» RAW DATA
◆ ◆ ◆ ◆ ◆ ◆ ◆

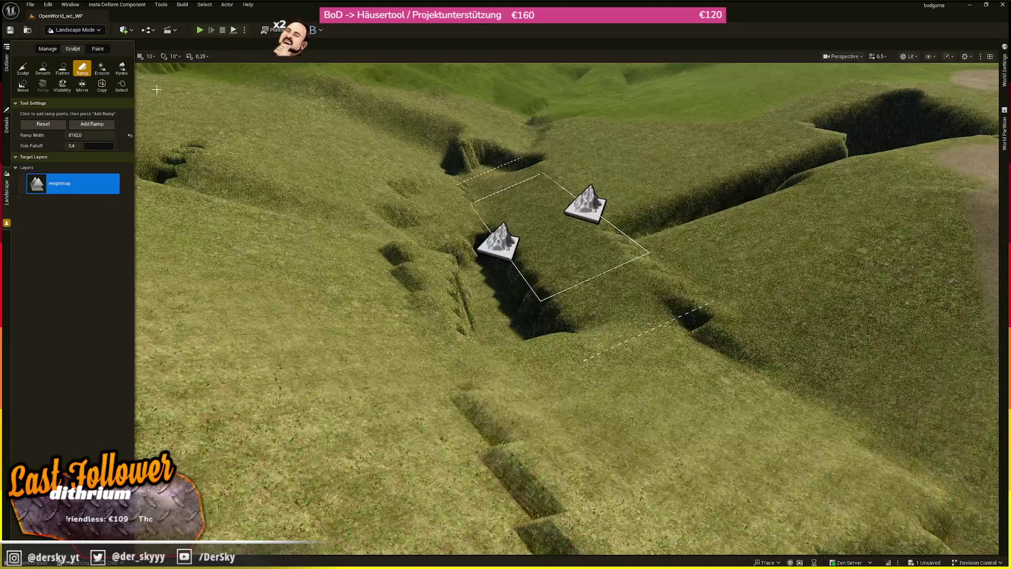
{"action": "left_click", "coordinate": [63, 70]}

◆ ◆ ◆ ◆ ◆ ◆ ◆

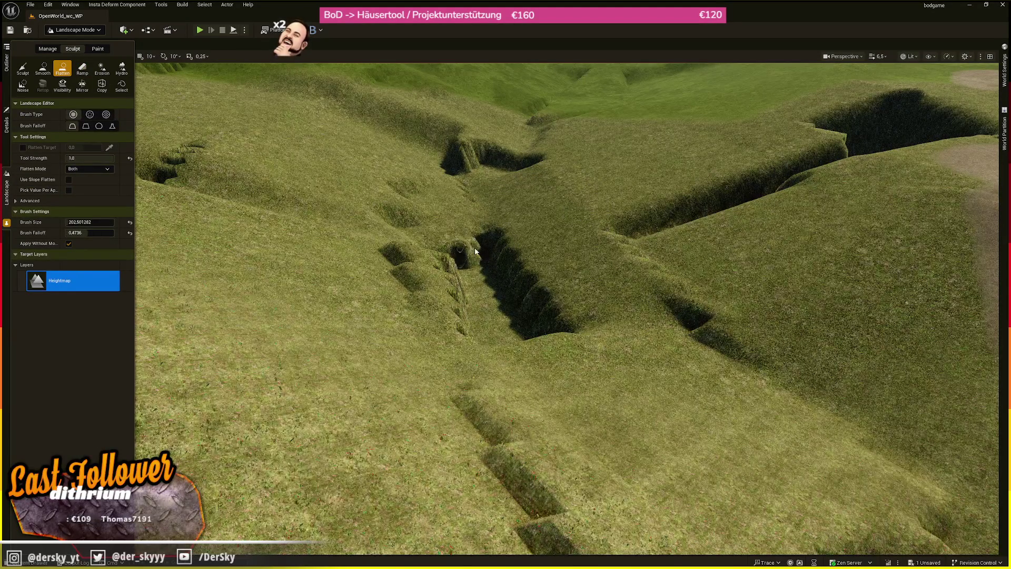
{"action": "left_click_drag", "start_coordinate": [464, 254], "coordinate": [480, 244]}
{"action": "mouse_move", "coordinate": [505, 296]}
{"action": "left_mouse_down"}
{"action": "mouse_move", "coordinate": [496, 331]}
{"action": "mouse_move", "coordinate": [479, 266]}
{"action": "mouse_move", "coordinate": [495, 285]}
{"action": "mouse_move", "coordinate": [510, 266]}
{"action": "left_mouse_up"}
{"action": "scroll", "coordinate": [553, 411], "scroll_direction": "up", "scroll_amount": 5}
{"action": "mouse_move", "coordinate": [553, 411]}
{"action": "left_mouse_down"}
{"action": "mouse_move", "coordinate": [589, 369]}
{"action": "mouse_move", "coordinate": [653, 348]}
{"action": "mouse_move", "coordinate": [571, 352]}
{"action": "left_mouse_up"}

◆ ◆ ◆ ◆ ◆ ◆ ◆

» THE TASK
Could you count how many lines of the listing above contain the word "coordinate" and give only that number?

» RESULT OF THIS TASK
12